GST Rate Relief for “Works Contracts” by Karnataka High Court

GST Rate Relief for “Works Contracts” by Karnataka High Court

Karnataka High Court has finally passed a judgment in the case of B S Kumar Swamy Versus State of Karnataka, relieving contractors – allowing them to pay GST tax amount on the prevalent VAT (Value Added Tax) rates of pre-GST times, stating the contracts workers are not liable to pay the taxes on the current GST rates.


For the uninitiated, the abovementioned case highlights the writ petitions filed by the contractors who entered “Works Contracts” with the government agencies before July 1, 2017, when the VAT tax regime was followed.


This included case scenarios like the contractors who entered the work contracts pre-GST and were yet to start the actual delivery of services, one’s where they entered the “works contracts” pre-GST and already started working on the contract before the GST regime was introduced, and cases where works were completed before GST, but payments were made after GST rate regime.


Under the new GST regime after 1st July 2017, the new GST rates were implied on them, and they were asked to pay at a GST rate applicable under the GST regime on their contract value as it was assumed that their contracts come under “deemed service.”


Now, the confusion arose that since these contractors entered the agreement before the GST rate regime, why should they pay tax under the applicable GST rates, a substantial differential tax burden not factored in at the time of signing agreements during the VAT regime?


When the petitions hit High Court in Karnataka, the contractors were given justice by the bench headed by Hon’ble Justice Mr.
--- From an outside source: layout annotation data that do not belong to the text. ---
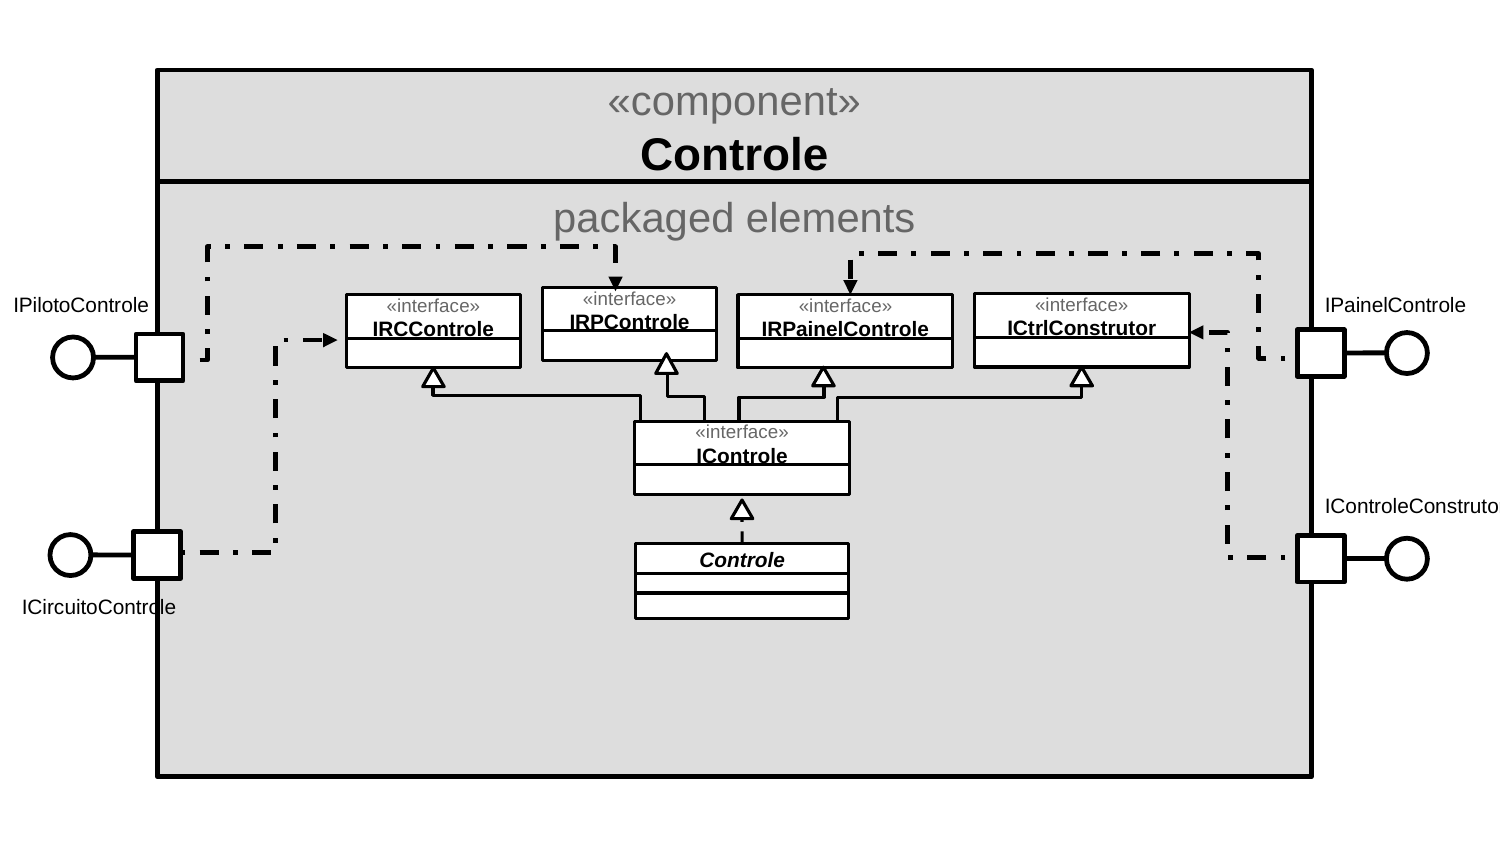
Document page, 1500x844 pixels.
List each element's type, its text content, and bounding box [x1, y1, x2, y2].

text_box [635, 573, 849, 619]
text_box [974, 337, 1190, 386]
text_box «interface» IRCControle [346, 294, 521, 338]
text_box [1297, 535, 1345, 583]
text_box IControleConstrutor [1311, 485, 1500, 524]
text_box [1386, 332, 1428, 374]
text_box «interface» IRPControle [542, 287, 717, 330]
text_box [731, 500, 753, 519]
text_box «interface» ICtrlConstrutor [974, 293, 1190, 337]
text_box Controle [635, 543, 849, 573]
text_box [1297, 329, 1345, 377]
text_box «component» Controle [157, 69, 1312, 181]
text_box [133, 531, 181, 579]
text_box [49, 534, 91, 576]
text_box [634, 464, 850, 495]
text_box [346, 338, 521, 387]
text_box [136, 334, 184, 381]
text_box IPilotoControle [0, 284, 214, 323]
text_box packaged elements [157, 181, 1312, 777]
text_box [52, 336, 94, 378]
text_box [542, 330, 717, 374]
text_box [737, 338, 953, 386]
text_box [1386, 538, 1428, 580]
text_box IPainelControle [1311, 284, 1500, 323]
text_box ICircuitoControle [8, 586, 223, 625]
text_box «interface» IRPainelControle [737, 294, 953, 338]
text_box «interface» IControle [634, 421, 850, 464]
S. Sunil Dutt Yadav: 


“I find considerable force in the submission made by the learned senior counsel for petitioners that the tax component is an independent component which the petitioners do not retain as a profit and is a statutory payment to be made,” Justice SR Krishna Kumar wrote in the judgment.


Further, the judgement includes that for the works completed pre-GST under the KVAT regime, the calculation of tax and payments received by the petitioners are to be assessed under the KVAT regime itself. This also includes the works executed pre-GST (prior to 01.07.2017) under the KVAT regime and payments received by the Petitioners.


The court also highlighted that the differential tax amounts paid (if in access) by the petitioners are to be refunded by the employers. This tax amount must be calculated on the GST-inclusive work value for the Balance Work, done or to be done by the petitioners, completed or to be completed after July 1, 2017, is greater than the original agreement work value.  


The Input Credit on the materials is to be arrived at, and it needs to be set off as against the output GST for those assessed under regular Value Added Tax, VAT.


The court also ordered the petitioners to put forth comprehensive representations to their respective employers/respondents within 4 weeks’ time, irrespective of whether any work was done pre-GST under the works contracts or post-GST, or payments were received or yet to be received post-GST. It was also passed that the said employers/ respondents must abide by the judgment passed and fulfill their obligations within 8 weeks of the representation filed by the petitioner.